Con un movimiento desesperado, apartó su mano de su boca y se alejó de un salto. Se lanzó hacia la puerta, la cerró tras de sí y presionó el botón rojo. La alarma de emergencia rompió el silencio del laboratorio.

A los pocos minutos, los superiores llegaron corriendo.

—¿Qué ocurre, Dra. Haudenschild? —preguntó Henry que estaba acompañado de varios de sus colegas.

Somali apenas podía respirar. Todavía sentía la sensación de aquella mano sobre su piel.

—¡Hay un hombre ahí! —exclamó, señalando la habitación—. ¡No es el Sujeto Alfa! ¡Hay un hombre de cabello dorado dentro de la habitación!

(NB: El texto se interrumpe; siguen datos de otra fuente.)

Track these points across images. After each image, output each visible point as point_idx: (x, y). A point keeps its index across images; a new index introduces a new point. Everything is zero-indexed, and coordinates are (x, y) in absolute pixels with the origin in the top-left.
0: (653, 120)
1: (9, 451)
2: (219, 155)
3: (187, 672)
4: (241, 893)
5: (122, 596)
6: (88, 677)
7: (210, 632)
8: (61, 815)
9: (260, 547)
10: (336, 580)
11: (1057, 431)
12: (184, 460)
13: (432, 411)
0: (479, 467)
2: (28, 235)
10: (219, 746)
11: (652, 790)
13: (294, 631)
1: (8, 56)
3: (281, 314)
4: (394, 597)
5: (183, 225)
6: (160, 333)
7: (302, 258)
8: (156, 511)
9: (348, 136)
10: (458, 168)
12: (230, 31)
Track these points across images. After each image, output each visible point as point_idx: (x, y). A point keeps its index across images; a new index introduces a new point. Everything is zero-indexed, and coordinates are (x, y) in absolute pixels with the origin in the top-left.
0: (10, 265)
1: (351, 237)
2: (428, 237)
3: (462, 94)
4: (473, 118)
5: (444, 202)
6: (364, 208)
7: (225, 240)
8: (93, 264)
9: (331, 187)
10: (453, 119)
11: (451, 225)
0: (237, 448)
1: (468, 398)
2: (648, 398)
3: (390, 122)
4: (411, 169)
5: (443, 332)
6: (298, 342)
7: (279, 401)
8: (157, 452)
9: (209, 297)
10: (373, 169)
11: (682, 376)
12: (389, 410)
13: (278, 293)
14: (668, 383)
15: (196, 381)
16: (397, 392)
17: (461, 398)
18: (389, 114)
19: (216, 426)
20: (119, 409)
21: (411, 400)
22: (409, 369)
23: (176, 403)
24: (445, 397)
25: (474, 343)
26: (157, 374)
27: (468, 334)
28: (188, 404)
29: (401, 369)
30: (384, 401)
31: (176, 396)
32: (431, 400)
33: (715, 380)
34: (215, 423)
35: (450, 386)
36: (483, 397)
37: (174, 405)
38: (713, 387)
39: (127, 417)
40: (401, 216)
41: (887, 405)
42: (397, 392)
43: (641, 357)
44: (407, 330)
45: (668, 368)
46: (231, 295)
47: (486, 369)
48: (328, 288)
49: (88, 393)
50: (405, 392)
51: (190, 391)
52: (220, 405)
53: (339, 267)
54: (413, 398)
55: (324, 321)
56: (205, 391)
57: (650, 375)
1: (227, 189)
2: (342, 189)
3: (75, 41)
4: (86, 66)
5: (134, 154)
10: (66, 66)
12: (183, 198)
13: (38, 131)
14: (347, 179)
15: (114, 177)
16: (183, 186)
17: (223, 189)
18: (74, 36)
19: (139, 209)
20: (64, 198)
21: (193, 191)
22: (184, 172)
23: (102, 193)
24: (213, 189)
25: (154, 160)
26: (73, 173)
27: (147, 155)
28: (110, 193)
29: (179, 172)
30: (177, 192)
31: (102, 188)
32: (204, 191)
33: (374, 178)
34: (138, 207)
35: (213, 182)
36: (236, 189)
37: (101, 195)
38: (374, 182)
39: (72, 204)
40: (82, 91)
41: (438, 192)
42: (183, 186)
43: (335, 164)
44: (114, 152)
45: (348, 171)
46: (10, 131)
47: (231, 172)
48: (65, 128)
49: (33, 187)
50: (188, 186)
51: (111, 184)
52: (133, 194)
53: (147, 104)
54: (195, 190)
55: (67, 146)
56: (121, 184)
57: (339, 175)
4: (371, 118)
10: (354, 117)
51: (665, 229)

Los superiores intercambiaron miradas antes de volverse hacia el vidrio. Pero lo único que vieron fue al lobo, en el mismo lugar de siempre. Encadenado.

—No… no puede ser —Somali retrocedió un paso—. ¡Estaba ahí! Lo vi. Habló. Me tocó. ¡Estaba ahí!

Henry suspiró con cansancio y se volvió hacia ella.

—Dra. Haudenschild, escuche —agregó—. ¿Usted sabe cuántas personas han trabajado en Delta-7 y han terminado viendo cosas que no existen?

Otro científico intervino, con una expresión de escepticismo.

—Ya hemos oído rumores extraños sobre usted, que tiende a ser una mujer algo… desequilibrada mentalmente.

En ese instante, Somali apretó los puños tan fuertes que sus nudillos se pusieron blancos.

—No estoy loca —se defendió, pues sabía de qué rumores hablaba.

—Evidentemente no se puede creer en rumores —agregó Henry—. Hemos revisado su expediente psiquiátrico. Usted pasó todas las pruebas, es una mujer sana y brillante. Pero si esto está afectándola… —la miró con severidad—. Si no tiene un estómago lo suficientemente fuerte para este trabajo, debería considerar presentar su renuncia.

El silencio cayó sobre aquel sitio y Somali los miró a todos, sintiendo una desesperación sofocante. Sabía lo que había visto, pero estaba claro que nadie le creería.